De engel heeft een boekje in de hand. Het is klein, maar wel geopend. Dat in tegenstelling tot die boekrol eerder in Openbaring. Die was zevenvoudig verzegeld. Die kon alleen geopend worden door het Lam. Maar dit boekje is open. Het is toegankelijk.
Maar dan zegt de engel iets vreemds: ‘Eet het op!’ Nou ja, voor de geoefende bijbellezer is het toch niet helemaal vreemd. Het was ooit ook tegen de profeet Ezechiël gezegd. En deze had gegeten.
Nu moet Johannes hetzelfde doen: dat boekje eten. Het is een krachtig beeld voor hoe het Evangelie bedoeld is. Om dat tot je te nemen, zo dat het echt deel van jou wordt. Het je voedt en het je vervult.
Nee, niet alleen Johannes.
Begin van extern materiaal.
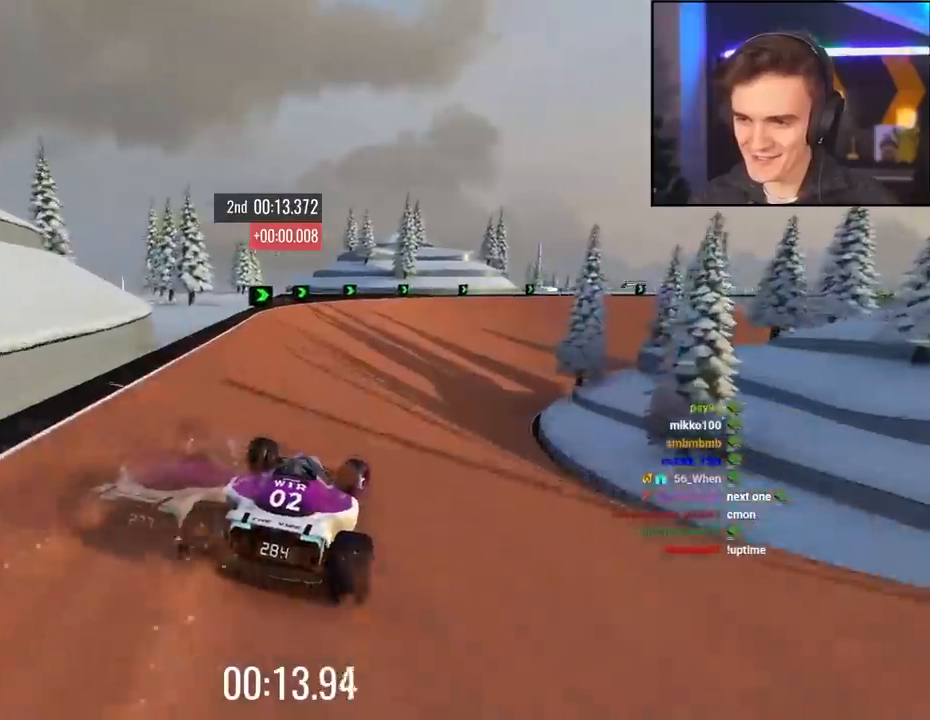
{"keys": ["right", "up"], "events": []}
Niet alleen een voorganger, een ambtsdrager. Iedere gelovige heeft dat nodig. Om je met dat Woord van God te voeden. Om er op te kauwen, het te proeven, het tot je door te laten dringen in heel je bestaan.
En dan merkt Johannes dat het zoet is als honing. Heerlijke symboliek weer: door het Evangelie – niet voor niets betekent dat goede, blijde boodschap – door dat Evangelie kun diep geraakt worden, een blijdschap ervaren, echt vrolijk worden, dat geen enkele andere boodschap met je doen kan, geen enkel ander woord. Zoals een andere profeet, Jeremia, ergens zegt: ‘Zodra Uw woorden gevonden werden, at ik ze op. Uw woord was mij tot vreugde en tot blijdschap in mijn hart.’ Ik hoop dat u, dat jij, die zoetheid zeg maar herkent…
Op de houtsnede van Dürer zien we trouwens weinig vreugde op het gezicht van Johannes, als hij z’n tanden in dat boekje zet. Ook de engel zelf kijkt ernstig. Dat heeft alles te maken met de keerzijde van het eten. Want het boekje mag dan zoet als honing smaken. Als het in de maag belandt, wordt het bitter, is het zwaar op de maag.
Ik dacht: past dit eigenlijk ook niet helemaal bij het boek Openbaring? Aan de ene kant is dat prachtig, vertroostend, haal je je hart eraan op. Maar aan andere kant is het ook heftig. Vooral als het over die oordelen gaat, die verschrikkelijke dingen die er dan beschreven worden. Ik zei het de vorige keer al: je zou het bijna dichtslaan. Ook als dominee. Het voelt toch als een steen op de maag?
Ook Ezechiël kende die dubbelheid. De boekrol is in zijn mond ook bij hem zoet als honing, maar later lees je in datzelfde hoofdstuk: ‘Toen hief de Geest mij op en voerde mij weg en ik ging weg, bitter bedroefd en hevig ontdaan.’ Bitter bedroefd… Zal dat ook niet te maken hebben met de inhoud van die boekrol: ‘klaagliederen, zuchten en weeklachten’, staat er expliciet. Dat valt toch zwaar? Dat stemt toch bitterbedroefd?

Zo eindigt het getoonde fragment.